The same question came for consideration before the Supreme Court in Bhiva v. State of Maharashtra, (A.I.R. 1963 S.C. 599), in which it was held that the combined effect of S. 133 and S. 114; Illustration (b) may be stated as follows:
“According to the former, which is a rule of law, an accomplice is competent to give evidence, and according to the latter, which is a rule of practice, it is almost always unsafe to convict upon his testimony alone. Therefore, though the conviction of an accused on the testimony of an accomplice cannot be said to be illegal, yet the Courts will, as a matter of practice, not accept the evidence of such a witness without corroboration in material particulars. The corroboration should be in material particulars and qua each accused.”
Problem:
A, a public servant, demanded with threats, a bribe from B. Upon information given by B, the police arranged a trap. A was caught red-handed in the act of accepting the bribe from В in the presence of C, a Panch witness. In the circumstances, can В and С be regarded as accomplices? Comment.
Ans:
В and С cannot be regarded as accomplices. Persons who have entered into a communication with conspirators, but who, either on account of a subsequent repentance, or an original determination to frustrate the enterprise, have disclosed the conspiracy to the public authorities, under whose direction they continue to act with their guilty confederates, till the matter can be so far matured as to ensure the conviction, cannot be treated as accomplices.
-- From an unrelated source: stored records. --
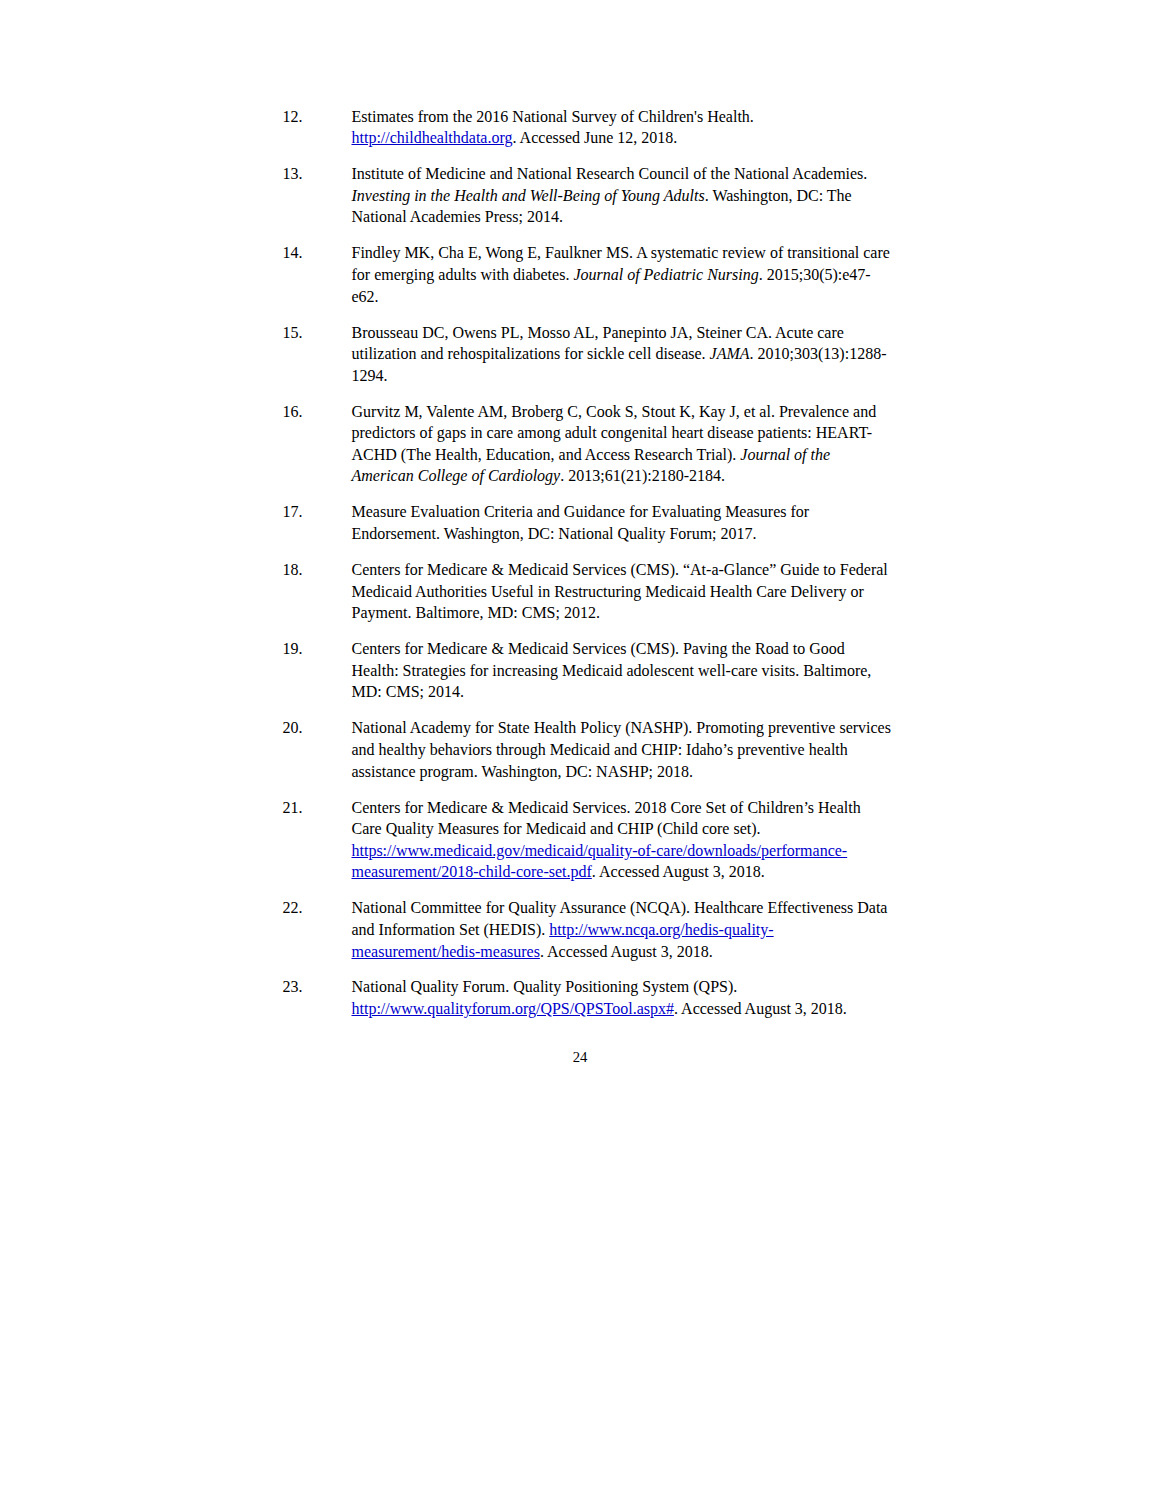12. Estimates from the 2016 National Survey of Children's Health. http://childhealthdata.org. Accessed June 12, 2018.
13. Institute of Medicine and National Research Council of the National Academies. Investing in the Health and Well-Being of Young Adults. Washington, DC: The National Academies Press; 2014.
14. Findley MK, Cha E, Wong E, Faulkner MS. A systematic review of transitional care for emerging adults with diabetes. Journal of Pediatric Nursing. 2015;30(5):e47-e62.
15. Brousseau DC, Owens PL, Mosso AL, Panepinto JA, Steiner CA. Acute care utilization and rehospitalizations for sickle cell disease. JAMA. 2010;303(13):1288-1294.
16. Gurvitz M, Valente AM, Broberg C, Cook S, Stout K, Kay J, et al. Prevalence and predictors of gaps in care among adult congenital heart disease patients: HEART-ACHD (The Health, Education, and Access Research Trial). Journal of the American College of Cardiology. 2013;61(21):2180-2184.
17. Measure Evaluation Criteria and Guidance for Evaluating Measures for Endorsement. Washington, DC: National Quality Forum; 2017.
18. Centers for Medicare & Medicaid Services (CMS). “At-a-Glance” Guide to Federal Medicaid Authorities Useful in Restructuring Medicaid Health Care Delivery or Payment. Baltimore, MD: CMS; 2012.
19. Centers for Medicare & Medicaid Services (CMS). Paving the Road to Good Health: Strategies for increasing Medicaid adolescent well-care visits. Baltimore, MD: CMS; 2014.
20. National Academy for State Health Policy (NASHP). Promoting preventive services and healthy behaviors through Medicaid and CHIP: Idaho’s preventive health assistance program. Washington, DC: NASHP; 2018.
21. Centers for Medicare & Medicaid Services. 2018 Core Set of Children’s Health Care Quality Measures for Medicaid and CHIP (Child core set). https://www.medicaid.gov/medicaid/quality-of-care/downloads/performance-measurement/2018-child-core-set.pdf. Accessed August 3, 2018.
22. National Committee for Quality Assurance (NCQA). Healthcare Effectiveness Data and Information Set (HEDIS). http://www.ncqa.org/hedis-quality-measurement/hedis-measures. Accessed August 3, 2018.
23. National Quality Forum. Quality Positioning System (QPS). http://www.qualityforum.org/QPS/QPSTool.aspx#. Accessed August 3, 2018.
24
Persons who are present at the time of giving of bribes are also not accomplices. In the above case, В had no intention of giving a bribe. He was threatened and asked to give it. Therefore, a trap was laid to catch the bribe-taker red-handed. В had no criminal intention of committing the act.
The difference is that in the case of an accomplice, he acknowledges himself to be a criminal; in the case of these men, they do not acknowledge anything of the kind. В gave the money to the public servant, with the purpose of trapping him in the act of taking the bribe, and he did so in general public interest.
Therefore, he does not partake of the criminal contamination of an accomplice. As far as С is concerned, he is merely present at the time of the transaction. He does not take any part as such in the criminal act, and hence, he is not an accomplice.